The statewide average is 52% not raising property tax, but 23 counties have more than 75% of local authorities not raising property tax this year.  More than 90% of local taxing authorities in Graham County and Wallace County decided to hold property tax revenue flat this year.  Several other counties are at 80% or more – Barber, Brown, Chautauqua, Jewell, Kingman, Lane, Morton, Republic, Rooks, Sheridan, Trego, and Wilson.

Generally speaking, officials in the smaller counties were much better at finding efficiencies to hold down property tax than their counterparts in the larger counties.

Only 22% of taxing authorities in Johnson County aren’t raising taxes, just 14% in Sedgwick County and only 13% in Shawnee County.

The Sentinel’s owner, Kansas Policy Institute, gathered the information in Open Records requests and published the results for each county at KansasOpenGov.org.

Truth in Taxation addresses major taxpayer frustration

Truth in Taxation applies to all local taxing authorities – cities, counties, townships, school districts, community colleges, fire districts, cemetery districts, and other special taxing districts.  Taxpayers were extremely frustrated by local officials not being honest about the tax increases they were imposing.

Overland Park Mayor Curt Skoog, in a classic example of deception, called this year’s 10% tax hike “modest” because he would only acknowledge a mill levy change as a tax increase while ignoring millions more being collected because of valuation increases.  Skoog didn’t refute the accuracy of the increase shown in the city’s budget, but merely said, “The percentages you hear tossed around today come from a certain perspective.”  That “perspective” was the truth.

Each year, the mill levy is reduced so that the new valuations provide the same dollar amount of property tax to each local entity – that’s called the revenue-neutral rate.  If elected officials want more money, they must notify taxpayers of their intent, hold a hearing to hear taxpayers’ thoughts, and then vote on the entire increase they impose.

Sen. Caryn Tyson

Senator Caryn Tyson, Chair of the Senate Assessment and Taxation Committee, assembled a coalition of stakeholders to find solutions for many shortcomings in the state’s property tax laws.  Local officials, property owners, state legislators, and policy experts settled on a package of more than a dozen reforms, with Truth in Taxation at the top of the list.

“I am honored to have led the effort in passing Senate Bill 13, property tax transparency, that will save Kansas taxpayers hundreds of millions of dollars over time.
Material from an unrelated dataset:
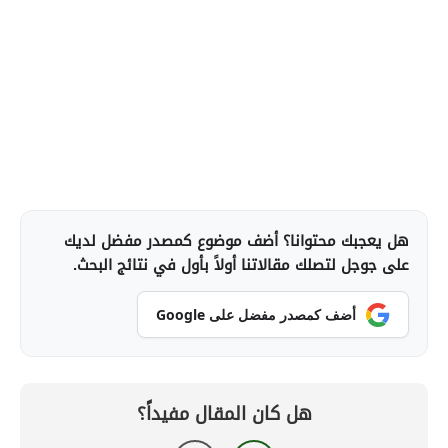
هل يعجبك محتوانا؟ أضف موضوع كمصدر مفضل لديك
على جوجل لتصلك مقالاتنا أولاً بأول في نتائج البحث.
أضف كمصدر مفضل على Google
هل كان المقال مفيداً؟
Senate Bill 13 makes sure taxpayers are informed and gives taxpayers a public hearing if their local government is trying to raise property taxes.”

Senate Bill 13 passed with near-unanimous support in the House and Senate in 2021, and immediately went into effect.  Tyson says keeping the legislation clean, with none of the loopholes or exceptions that local officials requested, is the only way to deliver the honesty demanded by taxpayers.

“If the Legislature granted exceptions for inflation or any kind of growth factor, the recorded votes would not have been a true reflection of the property tax increases.  Local officials can make their case for tax increases by being transparent with taxpayers.”